Eileen Chang: Lust, Caution

What better pedigree for a book than being a Penguin Modern Classic and the source for a new film by the reliable Ang Lee? I had never heard of Eileen Chang before, but either of those factors alone would have been enough to interest me in it. The zinger is that it’s also only 150 pages and sets a new high in movie tie-in covers. Come to daddy.

Lust, Caution is a collection of five stories, most published in the 1940s when Chang was in her 20s. The title story however was begun in the 1950s and not published until 1979; so what’s another thirty years to wait for this translation? It’s a remarkable tale, a masterpiece of compression, fitting so much into its 35 pages – with even an acceleration of action at the end – that it makes perfect sense for it to become a full-length feature film. It is a story of romance, politics and betrayal, introducing us to Jiazhi (“since the age of twelve or thirteen, she had been no stranger to the admiring male gaze”) who as a member of a revolutionary sect, has been tasked to seduce Mr Yi, a government employee, and lead him to his death.

She felt a kind of chilling premonition of failure, like a long snag in a silk stocking, silently creeping up her body. … She had, in a past life, been an actress; and here she was, still playing a part, but in a drama too secret to make her famous. … In truth, every time she was with Yi, she felt cleansed, as if by a scalding hot bath; for now everything she did was for the cause.

What gives the story its richness is the compact way Chang has of fitting in the characters’ background sometimes in just one sentence, leaving plenty of space for resonance and reader reflection. Mr Yi’s wife, for example, “had a dowager’s fondness for keeping young, pretty women clustered around her – like a galaxy of stars reflecting glory onto the moon around which they circulated.”

Source records:
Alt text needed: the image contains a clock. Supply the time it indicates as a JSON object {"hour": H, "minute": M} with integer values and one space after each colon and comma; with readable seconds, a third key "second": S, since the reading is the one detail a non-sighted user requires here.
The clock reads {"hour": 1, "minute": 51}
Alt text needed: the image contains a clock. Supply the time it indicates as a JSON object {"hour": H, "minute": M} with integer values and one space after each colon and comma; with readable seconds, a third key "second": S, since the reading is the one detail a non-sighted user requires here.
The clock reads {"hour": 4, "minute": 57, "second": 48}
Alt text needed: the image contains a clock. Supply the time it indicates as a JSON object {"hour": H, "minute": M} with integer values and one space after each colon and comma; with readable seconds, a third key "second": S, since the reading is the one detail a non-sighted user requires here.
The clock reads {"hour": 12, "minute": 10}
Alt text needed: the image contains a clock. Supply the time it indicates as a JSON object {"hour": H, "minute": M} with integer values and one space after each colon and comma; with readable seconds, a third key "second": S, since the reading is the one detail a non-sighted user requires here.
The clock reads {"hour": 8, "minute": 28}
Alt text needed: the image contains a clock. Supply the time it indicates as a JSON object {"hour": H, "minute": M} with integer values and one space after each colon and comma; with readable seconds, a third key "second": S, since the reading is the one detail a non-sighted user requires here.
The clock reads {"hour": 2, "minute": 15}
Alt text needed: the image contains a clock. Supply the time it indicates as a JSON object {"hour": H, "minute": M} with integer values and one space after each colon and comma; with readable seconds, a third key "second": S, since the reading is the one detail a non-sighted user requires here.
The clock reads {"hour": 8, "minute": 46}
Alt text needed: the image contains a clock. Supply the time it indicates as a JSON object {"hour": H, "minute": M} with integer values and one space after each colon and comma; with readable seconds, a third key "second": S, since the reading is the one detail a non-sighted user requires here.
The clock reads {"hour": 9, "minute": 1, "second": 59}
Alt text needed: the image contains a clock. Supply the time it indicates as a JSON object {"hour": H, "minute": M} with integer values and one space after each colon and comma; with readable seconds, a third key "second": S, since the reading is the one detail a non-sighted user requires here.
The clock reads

▶ [Exercise goal] Carry on the review of Eileen Chang's Lust, Caution, starting after its last sentence.

▶ [Output]
And this reminder that people are the same the world over is useful. As the title suggests, Lust, Caution, like the other stories in the collection, is about conflict between differences: temptation and loyalty, women and men, East and West. This is particularly well depicted in the story Great Felicity, about an approaching family wedding. On the one hand, some feel drawn to the ‘superiority’ of Western culture (“He put on his slippers and lay on the couch to rest while he flipped through an old Esquire magazine. The Americans really knew how to advertise their products. … Xiaobo had a degree from America, he was a real scholar”). At the same time, all the usual family conflicts and jealousies remind us of the universality of human nature. In addition, Chang, who lived in the USA from the 1950s until her death, cleverly anticipates Western readers’ expectations when she seems to give us details of authenticity:

In the grand hall, there were great red pillars entwined with green dragons. The walls were of black glass and a black glass altar held a little gold Buddha.

– before subverting it, as we nod comfortably, by adding: “This was the Orient as a little old foreign lady might imagine it.” Ouch.

Chang is especially good at capturing the essence of failure or a disappointed life, taking society not as it should be but as it is (or was), whether pointing out that a character “was still unmarried, and she was beginning to lose her self-confidence. Her little round soul had shattered, and had been repaired with white china,” or another young girl who “had a lot of siblings, so she wouldn’t get any pretty clothes until she had a likely match – but since she didn’t have anything pretty to wear, she couldn’t get a match. She was trapped in a vicious circle, doomed to spend her blooming years in wistful longing: no young woman, no matter how clever, could break her way out of a dress like that.”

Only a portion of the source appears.